= What is needed =
In the passage on human growth below, how did Gandhi articulate the summum bonum?

··· Selected passage

Because we’re so ignorant of growth we are poor at distinguishing want from need. The result? Our growth is stunted, our planet is poisoned, and our closets overflow.
If I had only one sentence to describe the America I’d say — a place where wants are met repeatedly despite our unmet needs.
Human growth is more important than economic growth
If you have some reservations about the way the world works — literally, the jobs we have and the way we have them — it’s probably because you live in a society that places economic growth over human growth.
Not that economic growth is always a bad thing. It’s a great thing — when it facilitates human growth. The problem is when it doesn’t. When, for example, what humans most need are things that can’t be bought or sold.
But because of the ignorance of human growth, we don’t know when to say when. We pursue economic growth endlessly.
It should be obvious that modern life isn’t founded on some noble virtue like freedom or truth. What then is it founded on? I’ll tell you. It’s founded on these two questions — two questions that, more than any other, shape modern life today.
WHAT DO PEOPLE WANT
WHAT WILL PEOPLE BUY
Tawdry questions to design a world by, eh? But most people spend their days caught up in their answering, or caught up in “making a living” by helping someone else to answer them.
If only our livelihoods were rooted in the question, What do people need in order to grow?
Fully grown humans are rare
The sad thing is that since we live so ignorant of growth, in an economy so hostile to growth, probably none of us will fully grow. Not you. Not me.
But the flip side of that is awe inspiring. The world has never seen a person fully grown. It makes me wonder just what we are really capable of.
 Like the seed we have a blueprint too. Not just for the design of our bodies, height, eye color, etc., but also for the design of our minds. These pre-disposed patterns of mind are, in part, what we call temperament. It’s what, for example, the flawed but ambitious Myers-Briggs test tries to measure.
 If you think the industrial food system is falling down on the job of nourishing our bodies, guess how much worse our industrial idea system is.
 While I’m confident that human growth is the point of human life, human growth probably isn’t the point of the universe. The point of the universe is probably something bigger in which humans are only a part.
Like growth, the summum bonum is another important and little-known concept that hardly anyone is taught. I first encountered it in Gandhi. He articulated the summum bonum as the “pursuit of truth.” The second time I encountered a reference to it was in W.P. Montague’s Belief Unbound. The third time in Jung’s autobiography.

······
··· Entries supplied

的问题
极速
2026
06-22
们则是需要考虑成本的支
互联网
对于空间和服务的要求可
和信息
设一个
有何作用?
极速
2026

······

= Result of this exercise =
As the "pursuit of truth."